The New York City Panel on Climate Change (NPCC) report, entitled Building the Knoweldge Base for Climate Resiliency, was put together by a group of leading scientists working to study the future impact of climate change on New York. The information revealed in the report will be used to implement new resilient strategies for the city’s infrastructure.
Using a NASA climate model, climate projections for the city include rising temperatures, heavy rainfall and flooding. According to NPCC estimates, temperatures in the New York area are expected to rise 4.1 to 5.7 degrees by the 2050s. In fact, the findings indicate that, by mid-century, NYC could be exposed to at least five heat waves a year, compared to the current average of two.
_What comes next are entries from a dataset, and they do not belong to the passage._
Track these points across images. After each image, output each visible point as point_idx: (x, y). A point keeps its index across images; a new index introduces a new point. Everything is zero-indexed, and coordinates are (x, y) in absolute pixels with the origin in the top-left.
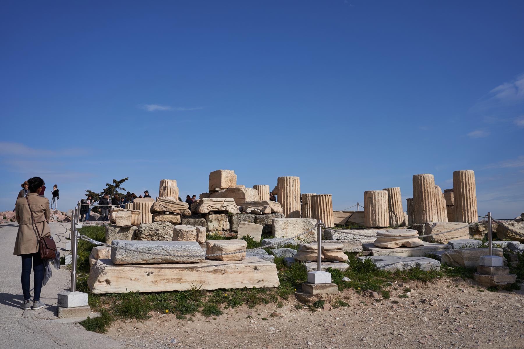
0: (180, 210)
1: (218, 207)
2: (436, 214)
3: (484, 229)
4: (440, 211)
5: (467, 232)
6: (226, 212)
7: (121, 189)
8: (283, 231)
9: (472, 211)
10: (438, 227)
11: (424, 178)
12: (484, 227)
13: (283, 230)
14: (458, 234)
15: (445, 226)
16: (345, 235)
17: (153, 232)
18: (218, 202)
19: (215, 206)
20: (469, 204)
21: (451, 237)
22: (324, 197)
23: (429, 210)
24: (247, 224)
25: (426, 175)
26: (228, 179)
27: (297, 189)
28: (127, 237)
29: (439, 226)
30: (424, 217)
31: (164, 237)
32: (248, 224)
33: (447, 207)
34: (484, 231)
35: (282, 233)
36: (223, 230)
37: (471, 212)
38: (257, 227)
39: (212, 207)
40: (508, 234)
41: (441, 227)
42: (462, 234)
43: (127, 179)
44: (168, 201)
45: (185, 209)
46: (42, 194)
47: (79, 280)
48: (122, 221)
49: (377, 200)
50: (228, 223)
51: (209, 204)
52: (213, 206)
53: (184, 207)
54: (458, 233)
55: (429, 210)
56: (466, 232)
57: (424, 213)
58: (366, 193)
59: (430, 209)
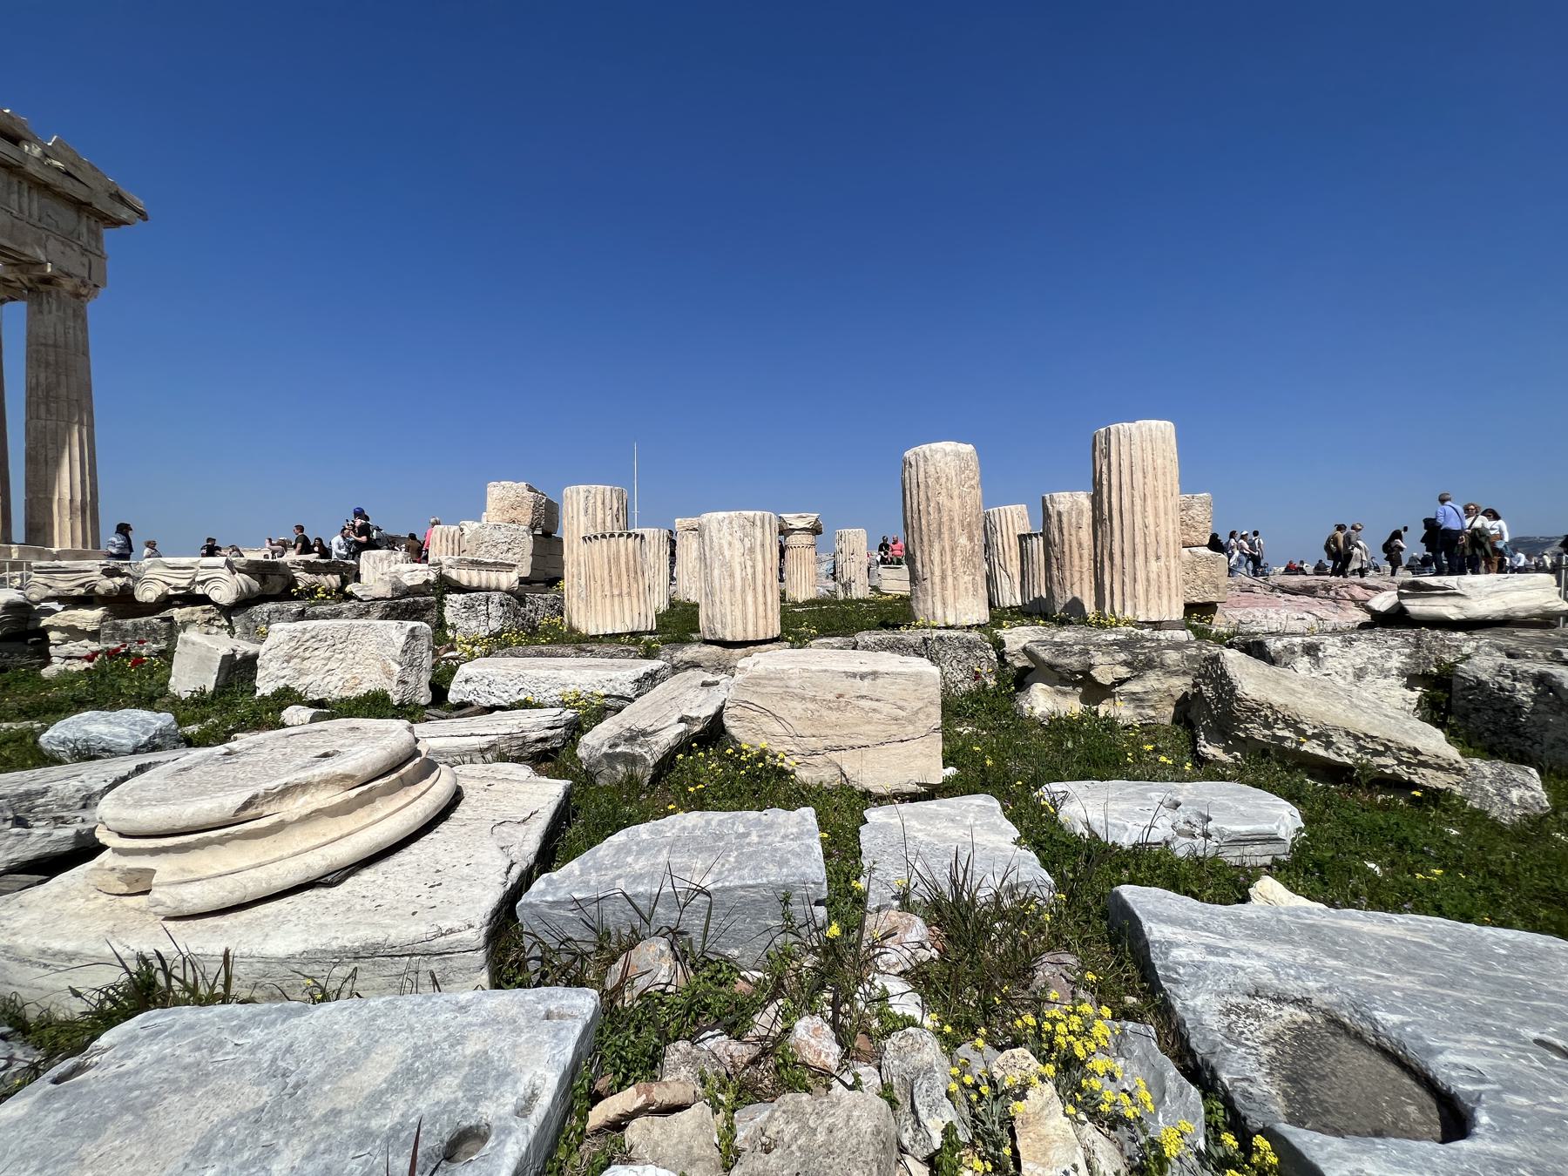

Additionally, the city will see temperatures of 90 degrees and over during the year with the mercury rising to 100 degrees three to five days a year, basically tripling what the city experiences currently.
According to one of the NPCC’s panel members and Columbia University Scientist Radley Horton,“We expect temperatures to increase, precipitation likely to go up as well, and an acceleration of sea level rise. Sea level rise alone is going to increase the flood risk.”
Regarding the city’s flooding potential, the report reveals that sea levels in the area will increase 11 to 21 inches by the 2050s, gradually increasing up to 22 to 50 inches by 2100. These increases will also cause the city’s flood zones to double in size, eventually covering 99 square miles of the city.
The combination of heavier and more frequent rainfall mixed with higher sea levels will convert many NY neighborhoods such as Queens and Brooklyn into high-risk zones, with potential daily flooding due to high tide levels. With memories of Hurricane Sandy’s havoc still very fresh on the city’s mind, the thought of higher sea levels and subsequent flooding is quite alarming.
“The projections we’re hearing about today assume that we don’t act,” said Dan Zarrilli, director of the Mayor’s Office of Recovery and Resiliency. “The good news here is that we as a city are continuing to act.”
According to the NY Daily News, the mayor’s plan to avert a potential flood crisis includes an arsenal of strategic flood protection systems for the Lower East Side, shoreline upgrades in Coney Island, armored levees in Staten Island’s Midland Beach as well as adding 4.15 million cubic yards to city beaches among other resiliency programs throughout the city.